AUFHAUSER: Some of the costs are very low, to be sure. To have a whole organization and a lot of transportation and flights, that's more expensive. I think ultimately -- in fact, the dollar magnitudes of the amounts frozen are in the overall scheme of things not large. Number of accounts, a few thousand accounts, that sounds large, but in the overall scheme of things. So that's why I think you have to think about either the intelligence that you're gathering through this system, through following the money, or the fact that you're making it difficult for people to finance large transactions.

For example, it's not cheap to build an intercontinental ballistic missile or a long-range missile that can carry a nuclear warhead. That's not cheap. That takes money. And that's the kind of things that the actions, for example, yesterday the Treasury took are referring to.

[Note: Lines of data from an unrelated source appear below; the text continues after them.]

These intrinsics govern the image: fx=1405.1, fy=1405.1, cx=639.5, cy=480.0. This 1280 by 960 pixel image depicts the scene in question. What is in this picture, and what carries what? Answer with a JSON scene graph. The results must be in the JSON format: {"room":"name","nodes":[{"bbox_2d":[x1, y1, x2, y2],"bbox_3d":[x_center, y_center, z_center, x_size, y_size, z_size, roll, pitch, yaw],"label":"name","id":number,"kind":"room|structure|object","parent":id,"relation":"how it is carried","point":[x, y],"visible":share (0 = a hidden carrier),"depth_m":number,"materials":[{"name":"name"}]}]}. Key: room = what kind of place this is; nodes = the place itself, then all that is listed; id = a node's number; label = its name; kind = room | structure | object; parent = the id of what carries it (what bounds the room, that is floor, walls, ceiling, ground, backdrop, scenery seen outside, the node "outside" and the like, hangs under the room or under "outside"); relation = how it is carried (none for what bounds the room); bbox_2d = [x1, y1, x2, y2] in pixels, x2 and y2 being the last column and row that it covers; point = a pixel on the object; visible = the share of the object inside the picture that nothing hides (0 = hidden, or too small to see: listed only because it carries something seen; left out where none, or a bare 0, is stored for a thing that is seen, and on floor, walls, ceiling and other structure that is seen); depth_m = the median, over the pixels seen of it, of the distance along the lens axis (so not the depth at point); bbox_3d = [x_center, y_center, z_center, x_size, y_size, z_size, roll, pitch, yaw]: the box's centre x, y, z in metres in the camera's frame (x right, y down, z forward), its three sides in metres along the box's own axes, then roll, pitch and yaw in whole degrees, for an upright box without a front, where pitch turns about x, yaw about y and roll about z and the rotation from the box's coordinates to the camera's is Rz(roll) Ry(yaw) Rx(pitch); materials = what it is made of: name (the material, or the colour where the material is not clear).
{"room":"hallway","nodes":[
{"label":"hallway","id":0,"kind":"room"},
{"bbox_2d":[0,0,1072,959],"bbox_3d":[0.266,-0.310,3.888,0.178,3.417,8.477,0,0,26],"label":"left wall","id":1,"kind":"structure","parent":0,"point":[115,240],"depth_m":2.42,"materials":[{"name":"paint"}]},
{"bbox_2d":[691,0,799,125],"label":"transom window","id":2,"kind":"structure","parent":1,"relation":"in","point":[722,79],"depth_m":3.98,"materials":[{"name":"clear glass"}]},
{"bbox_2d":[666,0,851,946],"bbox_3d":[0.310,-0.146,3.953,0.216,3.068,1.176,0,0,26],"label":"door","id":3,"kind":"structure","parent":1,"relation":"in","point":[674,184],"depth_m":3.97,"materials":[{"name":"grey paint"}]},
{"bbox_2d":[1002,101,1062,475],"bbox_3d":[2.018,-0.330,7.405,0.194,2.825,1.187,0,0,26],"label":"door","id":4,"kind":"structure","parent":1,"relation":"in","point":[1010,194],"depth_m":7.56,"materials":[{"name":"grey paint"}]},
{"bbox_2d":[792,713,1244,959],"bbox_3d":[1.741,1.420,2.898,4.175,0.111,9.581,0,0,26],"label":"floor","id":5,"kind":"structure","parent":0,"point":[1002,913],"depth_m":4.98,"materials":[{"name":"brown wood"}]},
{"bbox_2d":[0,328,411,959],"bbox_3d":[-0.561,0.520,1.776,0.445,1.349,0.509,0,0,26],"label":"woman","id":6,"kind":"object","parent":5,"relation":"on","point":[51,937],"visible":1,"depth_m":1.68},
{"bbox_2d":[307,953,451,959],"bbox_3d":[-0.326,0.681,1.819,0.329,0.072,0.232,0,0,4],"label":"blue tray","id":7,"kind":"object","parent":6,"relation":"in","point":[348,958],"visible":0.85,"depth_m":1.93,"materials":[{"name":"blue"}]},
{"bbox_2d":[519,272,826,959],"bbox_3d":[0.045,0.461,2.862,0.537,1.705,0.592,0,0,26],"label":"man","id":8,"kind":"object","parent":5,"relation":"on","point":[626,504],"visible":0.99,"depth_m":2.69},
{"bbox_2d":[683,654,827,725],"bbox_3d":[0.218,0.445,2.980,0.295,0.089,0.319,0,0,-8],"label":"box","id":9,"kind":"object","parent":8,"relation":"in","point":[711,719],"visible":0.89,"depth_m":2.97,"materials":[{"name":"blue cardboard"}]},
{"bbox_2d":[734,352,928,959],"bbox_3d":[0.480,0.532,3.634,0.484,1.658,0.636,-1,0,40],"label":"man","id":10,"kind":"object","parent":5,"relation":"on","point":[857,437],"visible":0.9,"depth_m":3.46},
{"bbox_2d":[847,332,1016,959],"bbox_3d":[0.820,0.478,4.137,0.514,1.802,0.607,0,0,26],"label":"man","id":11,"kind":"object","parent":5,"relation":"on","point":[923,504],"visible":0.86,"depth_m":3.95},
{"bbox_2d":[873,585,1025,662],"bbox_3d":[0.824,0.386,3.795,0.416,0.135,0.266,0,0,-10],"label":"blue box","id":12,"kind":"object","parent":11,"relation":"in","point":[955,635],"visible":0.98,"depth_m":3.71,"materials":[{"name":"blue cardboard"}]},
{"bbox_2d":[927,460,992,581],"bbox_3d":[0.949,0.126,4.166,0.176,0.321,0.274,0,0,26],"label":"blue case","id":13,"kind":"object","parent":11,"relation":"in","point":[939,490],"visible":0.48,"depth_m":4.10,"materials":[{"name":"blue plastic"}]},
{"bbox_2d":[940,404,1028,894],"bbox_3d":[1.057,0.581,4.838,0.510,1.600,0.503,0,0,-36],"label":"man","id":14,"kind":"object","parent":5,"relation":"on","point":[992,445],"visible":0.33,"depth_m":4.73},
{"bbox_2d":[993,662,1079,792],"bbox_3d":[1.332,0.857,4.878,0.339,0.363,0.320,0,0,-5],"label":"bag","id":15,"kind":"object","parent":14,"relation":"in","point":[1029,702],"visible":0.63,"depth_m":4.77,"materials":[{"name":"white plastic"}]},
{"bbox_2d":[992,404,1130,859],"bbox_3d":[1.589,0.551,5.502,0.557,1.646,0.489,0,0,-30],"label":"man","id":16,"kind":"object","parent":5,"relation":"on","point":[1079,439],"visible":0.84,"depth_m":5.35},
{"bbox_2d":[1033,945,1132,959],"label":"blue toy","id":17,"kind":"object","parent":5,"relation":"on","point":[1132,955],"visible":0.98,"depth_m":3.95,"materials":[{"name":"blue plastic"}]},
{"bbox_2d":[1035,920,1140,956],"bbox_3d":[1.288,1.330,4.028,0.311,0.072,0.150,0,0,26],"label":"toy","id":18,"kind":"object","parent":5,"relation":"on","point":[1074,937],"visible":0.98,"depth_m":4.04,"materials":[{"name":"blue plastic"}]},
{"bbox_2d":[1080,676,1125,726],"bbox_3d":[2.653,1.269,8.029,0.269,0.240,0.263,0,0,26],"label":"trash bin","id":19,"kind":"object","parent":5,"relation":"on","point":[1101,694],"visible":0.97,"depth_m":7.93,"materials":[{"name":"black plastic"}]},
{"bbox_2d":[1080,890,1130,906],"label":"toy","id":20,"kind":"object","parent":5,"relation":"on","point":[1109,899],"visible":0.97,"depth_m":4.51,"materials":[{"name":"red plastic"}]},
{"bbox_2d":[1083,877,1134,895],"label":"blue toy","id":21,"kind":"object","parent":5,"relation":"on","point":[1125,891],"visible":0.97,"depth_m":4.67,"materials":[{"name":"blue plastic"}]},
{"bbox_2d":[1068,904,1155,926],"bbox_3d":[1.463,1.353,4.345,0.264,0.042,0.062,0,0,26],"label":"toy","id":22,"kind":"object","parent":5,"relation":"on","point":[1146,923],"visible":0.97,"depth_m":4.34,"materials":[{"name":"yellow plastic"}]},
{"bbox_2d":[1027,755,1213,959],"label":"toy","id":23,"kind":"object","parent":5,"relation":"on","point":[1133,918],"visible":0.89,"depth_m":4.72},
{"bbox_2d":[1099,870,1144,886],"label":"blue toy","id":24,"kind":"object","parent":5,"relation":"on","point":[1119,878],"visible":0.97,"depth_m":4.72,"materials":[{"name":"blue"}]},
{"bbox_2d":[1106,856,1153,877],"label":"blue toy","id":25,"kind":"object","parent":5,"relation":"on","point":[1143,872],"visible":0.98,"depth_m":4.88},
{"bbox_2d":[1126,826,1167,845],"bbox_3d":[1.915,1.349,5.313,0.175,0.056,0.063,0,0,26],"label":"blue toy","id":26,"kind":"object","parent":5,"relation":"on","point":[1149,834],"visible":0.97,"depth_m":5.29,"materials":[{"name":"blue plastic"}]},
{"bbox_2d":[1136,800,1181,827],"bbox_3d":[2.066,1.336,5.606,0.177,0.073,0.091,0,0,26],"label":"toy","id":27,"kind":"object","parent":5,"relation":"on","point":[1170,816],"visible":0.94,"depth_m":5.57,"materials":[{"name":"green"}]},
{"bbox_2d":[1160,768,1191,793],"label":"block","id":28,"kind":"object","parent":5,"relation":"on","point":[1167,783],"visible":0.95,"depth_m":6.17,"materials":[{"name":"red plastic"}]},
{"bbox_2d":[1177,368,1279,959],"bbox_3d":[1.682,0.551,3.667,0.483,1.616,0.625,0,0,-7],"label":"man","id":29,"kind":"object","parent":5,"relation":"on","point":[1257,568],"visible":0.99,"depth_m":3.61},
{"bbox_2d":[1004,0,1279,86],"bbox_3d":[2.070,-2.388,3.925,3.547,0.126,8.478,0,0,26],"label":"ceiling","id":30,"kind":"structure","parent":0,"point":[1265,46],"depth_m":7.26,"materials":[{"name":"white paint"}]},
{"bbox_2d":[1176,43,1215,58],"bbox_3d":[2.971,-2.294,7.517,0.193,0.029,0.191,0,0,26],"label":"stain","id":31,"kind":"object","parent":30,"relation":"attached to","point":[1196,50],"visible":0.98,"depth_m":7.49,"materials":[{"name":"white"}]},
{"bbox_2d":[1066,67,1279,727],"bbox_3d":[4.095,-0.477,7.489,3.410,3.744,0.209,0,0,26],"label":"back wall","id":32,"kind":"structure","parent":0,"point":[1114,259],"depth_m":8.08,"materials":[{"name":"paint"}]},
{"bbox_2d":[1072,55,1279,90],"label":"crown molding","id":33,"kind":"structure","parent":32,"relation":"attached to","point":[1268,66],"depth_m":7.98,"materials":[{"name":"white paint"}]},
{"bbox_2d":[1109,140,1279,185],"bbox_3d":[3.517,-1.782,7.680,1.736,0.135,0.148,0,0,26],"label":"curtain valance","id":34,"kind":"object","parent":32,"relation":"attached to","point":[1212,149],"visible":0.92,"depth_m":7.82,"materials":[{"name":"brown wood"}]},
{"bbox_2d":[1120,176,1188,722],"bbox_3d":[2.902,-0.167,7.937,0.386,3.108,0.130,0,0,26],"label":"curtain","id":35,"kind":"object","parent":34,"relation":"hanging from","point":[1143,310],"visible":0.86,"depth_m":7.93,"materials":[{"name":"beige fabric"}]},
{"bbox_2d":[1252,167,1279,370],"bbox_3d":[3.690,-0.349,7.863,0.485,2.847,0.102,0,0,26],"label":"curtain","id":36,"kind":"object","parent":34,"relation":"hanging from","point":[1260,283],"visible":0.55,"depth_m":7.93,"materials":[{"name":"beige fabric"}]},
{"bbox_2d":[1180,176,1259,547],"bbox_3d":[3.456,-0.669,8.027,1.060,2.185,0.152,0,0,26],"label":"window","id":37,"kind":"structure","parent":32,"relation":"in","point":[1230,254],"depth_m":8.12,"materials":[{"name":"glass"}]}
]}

ECKERT: The cost of 9/11, the attacks on 9/11, were estimated to be between $300,000 and $500,000, but that was the most expensive. Since then the attacks that we've seen in Bali and London, Madrid, et cetera, have -- they're not -- doesn't cost a lot. It costs under $10,000, some of the estimates have been. So, you know -- but it's important also, though, for the deterrent effect, too, because a large amount of funding for terrorists came through charities prior to 9/11. And there is a deterrent effect of those entities -- or of those end users making sure that they don't want to be involved in that anymore, sort of the reputational issue that David alluded to.

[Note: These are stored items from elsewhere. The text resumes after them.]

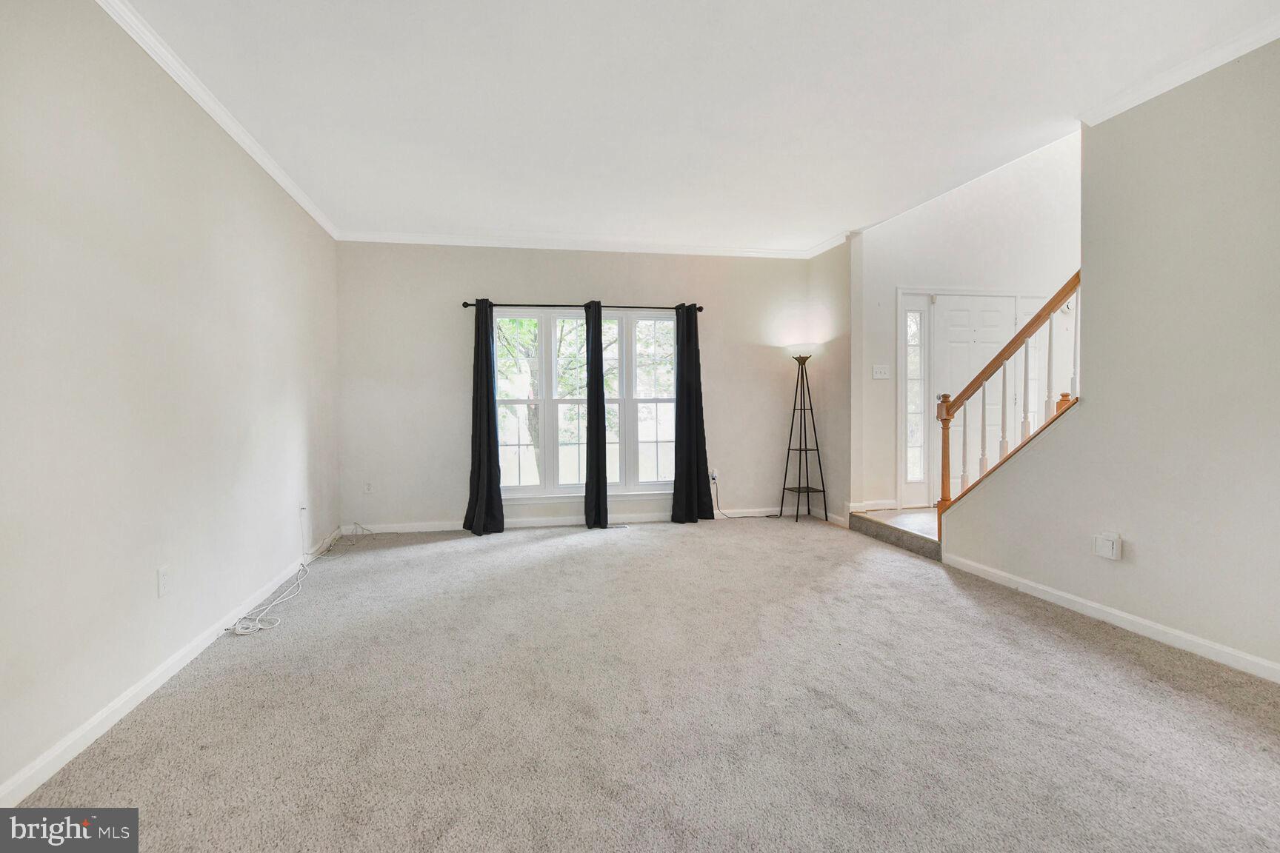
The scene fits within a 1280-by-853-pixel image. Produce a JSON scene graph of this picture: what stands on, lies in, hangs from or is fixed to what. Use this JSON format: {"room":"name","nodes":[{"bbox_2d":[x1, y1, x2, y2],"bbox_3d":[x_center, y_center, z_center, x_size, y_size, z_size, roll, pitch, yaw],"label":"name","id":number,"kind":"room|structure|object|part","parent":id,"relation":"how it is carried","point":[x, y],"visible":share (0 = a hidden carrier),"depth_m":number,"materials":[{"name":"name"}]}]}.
{"room":"living room","nodes":[
{"label":"living room","id":0,"kind":"room"},
{"bbox_2d":[0,0,342,804],"bbox_3d":[-1.941,-0.257,1.947,0.149,2.682,6.831,-1,2,-11],"label":"left wall","id":1,"kind":"structure","parent":0,"point":[281,202],"depth_m":2.27,"materials":[{"name":"paint"}]},
{"bbox_2d":[157,565,171,597],"bbox_3d":[-1.999,0.655,2.464,0.010,0.117,0.073,-1,2,-11],"label":"wall outlet","id":2,"kind":"object","parent":1,"relation":"attached to","point":[164,581],"visible":0.97,"depth_m":2.45,"materials":[{"name":"white plastic"}]},
{"bbox_2d":[0,531,348,804],"bbox_3d":[-1.953,1.038,2.318,0.015,0.085,6.300,-1,2,-11],"label":"left baseboard","id":3,"kind":"structure","parent":1,"relation":"attached to","point":[129,705],"depth_m":2.22,"materials":[{"name":"white paint"}]},
{"bbox_2d":[97,0,338,241],"bbox_3d":[-1.953,-1.568,2.108,0.065,0.077,6.321,-1,2,-11],"label":"crown molding","id":4,"kind":"structure","parent":1,"relation":"attached to","point":[287,180],"depth_m":2.82,"materials":[{"name":"white paint"}]},
{"bbox_2d":[297,501,308,521],"bbox_3d":[-2.408,0.609,4.201,0.020,0.126,0.066,-1,2,-11],"label":"wall outlet","id":5,"kind":"object","parent":1,"relation":"attached to","point":[301,511],"visible":0.89,"depth_m":4.19,"materials":[{"name":"white plastic"}]},
{"bbox_2d":[334,240,826,530],"bbox_3d":[-0.410,-0.399,5.689,4.572,2.683,0.158,-1,2,-11],"label":"back wall","id":6,"kind":"structure","parent":0,"point":[564,290],"depth_m":5.44,"materials":[{"name":"paint"}]},
{"bbox_2d":[362,480,373,494],"bbox_3d":[-2.409,0.547,5.190,0.074,0.117,0.009,-1,2,-11],"label":"wall outlet","id":7,"kind":"object","parent":6,"relation":"attached to","point":[367,488],"visible":0.99,"depth_m":5.19,"materials":[{"name":"white plastic"}]},
{"bbox_2d":[337,506,813,534],"bbox_3d":[-0.423,0.893,5.613,4.417,0.091,0.015,-1,2,-11],"label":"baseboard","id":8,"kind":"structure","parent":6,"relation":"attached to","point":[387,531],"depth_m":5.51,"materials":[{"name":"white paint"}]},
{"bbox_2d":[461,300,705,310],"bbox_3d":[-0.504,-1.129,5.541,2.293,0.064,0.126,-1,2,-11],"label":"curtain rod","id":9,"kind":"object","parent":6,"relation":"attached to","point":[467,304],"visible":0.72,"depth_m":5.47,"materials":[{"name":"black metal"}]},
{"bbox_2d":[462,300,505,534],"bbox_3d":[-1.405,-0.099,5.230,0.377,2.115,0.206,-1,2,-11],"label":"curtain","id":10,"kind":"object","parent":9,"relation":"hanging from","point":[487,347],"visible":0.98,"depth_m":5.25,"materials":[{"name":"black fabric"}]},
{"bbox_2d":[583,302,609,528],"bbox_3d":[-0.422,-0.113,5.551,0.236,2.108,0.273,-1,2,-11],"label":"curtain","id":11,"kind":"object","parent":9,"relation":"hanging from","point":[597,391],"visible":0.99,"depth_m":5.51,"materials":[{"name":"black fabric"}]},
{"bbox_2d":[669,304,714,521],"bbox_3d":[0.493,-0.128,5.605,0.431,2.120,0.161,-1,2,-11],"label":"curtain","id":12,"kind":"object","parent":9,"relation":"hanging from","point":[677,394],"visible":0.99,"depth_m":5.61,"materials":[{"name":"black fabric"}]},
{"bbox_2d":[497,305,678,501],"bbox_3d":[-0.493,-0.208,5.673,1.931,1.850,0.144,-1,2,-11],"label":"window","id":13,"kind":"structure","parent":6,"relation":"in","point":[655,444],"depth_m":5.66,"materials":[{"name":"glass"}]},
{"bbox_3d":[-1.149,-0.293,5.452,0.491,1.721,0.176,-1,2,-11],"label":"sash","id":14,"kind":"part","parent":13,"relation":"part of","materials":[{"name":"white glass"}]},
{"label":"sash","id":15,"kind":"part","parent":13,"relation":"part of","materials":[{"name":"white glass"}]},
{"bbox_3d":[0.139,-0.302,5.712,0.469,1.828,0.165,-1,2,-11],"label":"sash","id":16,"kind":"part","parent":13,"relation":"part of","materials":[{"name":"white glass"}]},
{"bbox_2d":[334,228,841,257],"bbox_3d":[-0.378,-1.692,5.482,4.322,0.082,0.071,-1,2,-11],"label":"crown molding","id":17,"kind":"structure","parent":6,"relation":"attached to","point":[372,240],"depth_m":5.42,"materials":[{"name":"white paint"}]},
{"bbox_2d":[709,468,719,483],"bbox_3d":[0.741,0.497,5.810,0.076,0.126,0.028,-1,2,-11],"label":"wall socket","id":18,"kind":"object","parent":6,"relation":"attached to","point":[715,476],"visible":0.8,"depth_m":5.80,"materials":[{"name":"white plastic"}]},
{"bbox_2d":[711,477,778,519],"bbox_3d":[1.100,0.731,5.856,0.787,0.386,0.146,-1,2,-11],"label":"power cord","id":19,"kind":"object","parent":18,"relation":"attached to","point":[767,515],"visible":0.95,"depth_m":5.83,"materials":[{"name":"plastic"}]},
{"bbox_2d":[5,517,1279,852],"bbox_3d":[0.401,1.104,2.543,4.967,0.109,7.045,-1,2,-11],"label":"carpet floor","id":20,"kind":"structure","parent":0,"point":[1113,660],"depth_m":2.15,"materials":[{"name":"carpet"}]},
{"bbox_2d":[229,509,362,638],"bbox_3d":[-2.154,0.830,3.833,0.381,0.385,1.724,-1,2,-11],"label":"cable","id":21,"kind":"object","parent":20,"relation":"on","point":[238,632],"visible":0.97,"depth_m":3.37,"materials":[{"name":"white plastic"}]},
{"bbox_2d":[605,522,631,530],"bbox_3d":[-0.237,0.940,5.457,0.318,0.010,0.135,-1,2,-11],"label":"floor vent","id":22,"kind":"object","parent":20,"relation":"in","point":[622,526],"visible":0.92,"depth_m":5.44,"materials":[{"name":"white metal"}]},
{"bbox_2d":[780,342,828,521],"bbox_3d":[1.595,0.074,5.694,0.409,1.690,0.413,-1,2,-11],"label":"floor lamp","id":23,"kind":"object","parent":20,"relation":"on","point":[807,356],"visible":0.99,"depth_m":5.66,"materials":[{"name":"black metal"}]},
{"bbox_3d":[1.599,-0.753,5.777,0.368,0.122,0.360,-1,2,-11],"label":"lamp shade","id":24,"kind":"part","parent":23,"relation":"part of","materials":[{"name":"white glass"}]},
{"bbox_2d":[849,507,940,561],"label":"step","id":25,"kind":"structure","parent":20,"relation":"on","point":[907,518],"depth_m":4.78,"materials":[{"name":"grey carpet"}]},
{"bbox_2d":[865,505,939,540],"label":"entry floor","id":26,"kind":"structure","parent":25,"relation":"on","point":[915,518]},
{"bbox_2d":[116,0,1279,251],"bbox_3d":[0.384,-1.672,2.367,4.872,0.143,7.172,-1,2,-11],"label":"ceiling","id":27,"kind":"structure","parent":0,"point":[810,232],"depth_m":2.88,"materials":[{"name":"white paint"}]},
{"bbox_2d":[808,236,856,521],"bbox_3d":[1.902,-0.426,5.662,0.147,2.694,0.876,-1,2,-11],"label":"wall","id":28,"kind":"structure","parent":0,"point":[838,287],"depth_m":5.51,"materials":[{"name":"paint"}]},
{"bbox_2d":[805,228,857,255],"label":"crown molding","id":29,"kind":"structure","parent":28,"relation":"attached to","point":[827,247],"depth_m":5.55,"materials":[{"name":"white paint"}]},
{"bbox_2d":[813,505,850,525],"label":"baseboard","id":30,"kind":"structure","parent":28,"relation":"attached to","point":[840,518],"depth_m":5.65,"materials":[{"name":"white paint"}]},
{"bbox_2d":[851,128,1084,515],"bbox_3d":[3.276,-1.530,5.571,2.512,4.823,0.159,-1,2,-11],"label":"entry wall","id":31,"kind":"structure","parent":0,"point":[918,224],"depth_m":5.50,"materials":[{"name":"white paint"}]},
{"bbox_2d":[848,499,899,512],"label":"baseboard","id":32,"kind":"structure","parent":31,"relation":"attached to","point":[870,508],"depth_m":5.55,"materials":[{"name":"white paint"}]},
{"bbox_2d":[871,364,890,378],"bbox_3d":[2.169,-0.484,5.256,0.153,0.119,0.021,-1,2,-11],"label":"light switch","id":33,"kind":"object","parent":31,"relation":"attached to","point":[878,374],"visible":0.98,"depth_m":5.26,"materials":[{"name":"white plastic"}]},
{"bbox_2d":[901,289,931,506],"bbox_3d":[2.562,-0.252,5.448,0.236,1.944,0.109,-1,2,-11],"label":"sidelight window","id":34,"kind":"structure","parent":31,"relation":"in","point":[915,317],"depth_m":5.44,"materials":[{"name":"glass"}]},
{"bbox_2d":[924,293,1027,507],"bbox_3d":[3.308,-0.234,5.576,1.730,2.074,0.135,-1,2,-11],"label":"front door","id":35,"kind":"structure","parent":31,"relation":"in","point":[952,359],"depth_m":5.52,"materials":[{"name":"white paint"}]},
{"bbox_2d":[942,39,1279,681],"bbox_3d":[2.644,-0.339,2.056,0.130,2.776,4.407,-1,2,-11],"label":"right wall","id":36,"kind":"structure","parent":0,"point":[1208,92],"depth_m":2.71,"materials":[{"name":"paint"}]},
{"bbox_2d":[930,273,1082,535],"bbox_3d":[2.423,-0.300,3.731,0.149,2.439,1.391,-1,2,-11],"label":"stair railing","id":37,"kind":"object","parent":36,"relation":"attached to","point":[1008,352],"visible":0.68,"depth_m":3.83,"materials":[{"name":"brown wood"}]},
{"bbox_2d":[1093,531,1122,560],"bbox_3d":[2.399,0.615,3.009,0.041,0.126,0.123,-1,2,-11],"label":"wall outlet","id":38,"kind":"object","parent":36,"relation":"attached to","point":[1110,541],"visible":0.98,"depth_m":2.99,"materials":[{"name":"white plastic"}]},
{"bbox_2d":[941,553,1279,684],"bbox_3d":[2.587,1.004,2.156,0.015,0.085,4.105,-1,2,-11],"label":"baseboard","id":39,"kind":"structure","parent":36,"relation":"attached to","point":[1143,623],"depth_m":2.90,"materials":[{"name":"white paint"}]},
{"bbox_2d":[1080,14,1279,125],"bbox_3d":[2.683,-1.586,1.551,0.084,0.074,3.413,-1,2,-11],"label":"crown molding","id":40,"kind":"structure","parent":36,"relation":"attached to","point":[1193,75],"depth_m":2.64,"materials":[{"name":"white paint"}]},
{"label":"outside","id":41,"kind":"structure","parent":0,"visible":0},
{"label":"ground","id":42,"kind":"structure","parent":41,"visible":0},
{"bbox_2d":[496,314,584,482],"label":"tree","id":43,"kind":"object","parent":42,"relation":"on","point":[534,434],"visible":0.35,"depth_m":9.92,"materials":[{"name":"green plant"}]}
]}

TAYLOR: I'm glad you asked the question, because maybe it's a good way to end this. The bulk of the money that I followed in three years of following this could not be directly tied to an intended act of killing, but all of it could be tied to an intended act of teaching hate in various schools and places, in fomenting discord. Now, I know I'm on dangerous territory here because this is a very difficult task, but what do you do about the funding of schools that teach our differences to the point of promoting violence? That's something none of us has faced up to.

SONNENBERG: Unfortunately, we've reached the hour where I must terminate. Otherwise, I'll get a private lecture from our esteemed chairman, Pete Peterson. (Laughter.) So let us thank this panel. It was brilliant and wonderful. (Applause.)